_Your task_
What is the number of lines below that include "atelier"? Give that number alone.

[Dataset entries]
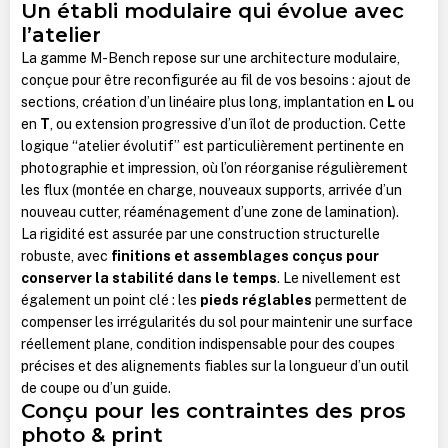
Un établi modulaire qui évolue avec
l’atelier
La gamme M-Bench repose sur une architecture modulaire,
conçue pour être reconfigurée au fil de vos besoins : ajout de
sections, création d’un linéaire plus long, implantation en
L
ou
en
T
, ou extension progressive d’un îlot de production. Cette
logique “atelier évolutif” est particulièrement pertinente en
photographie et impression, où l’on réorganise régulièrement
les flux (montée en charge, nouveaux supports, arrivée d’un
nouveau cutter, réaménagement d’une zone de lamination).
La rigidité est assurée par une construction structurelle
robuste, avec
finitions et assemblages conçus pour
conserver la stabilité dans le temps
. Le nivellement est
également un point clé : les
pieds réglables
permettent de
compenser les irrégularités du sol pour maintenir une surface
réellement plane, condition indispensable pour des coupes
précises et des alignements fiables sur la longueur d’un outil
de coupe ou d’un guide.
Conçu pour les contraintes des pros
photo & print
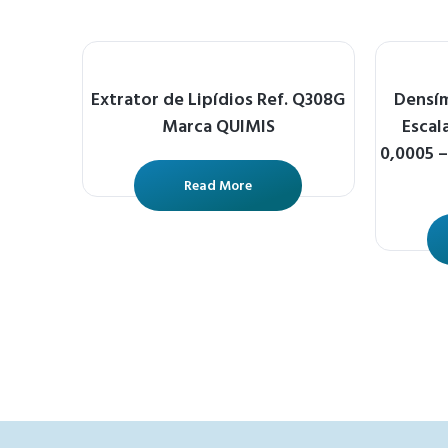
Extrator de Lipídios Ref. Q308G
Densím
Marca QUIMIS
Escal
0,0005 
Read More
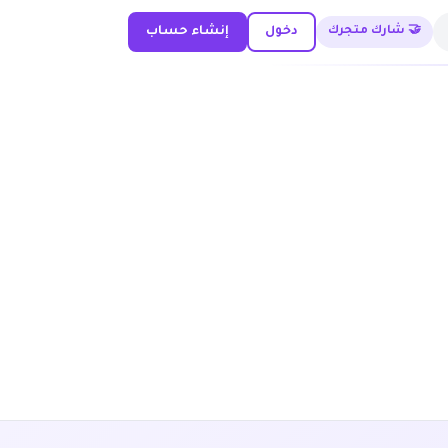
🤝 شارك متجرك
دخول
إنشاء حساب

_Answer to this exercise_
2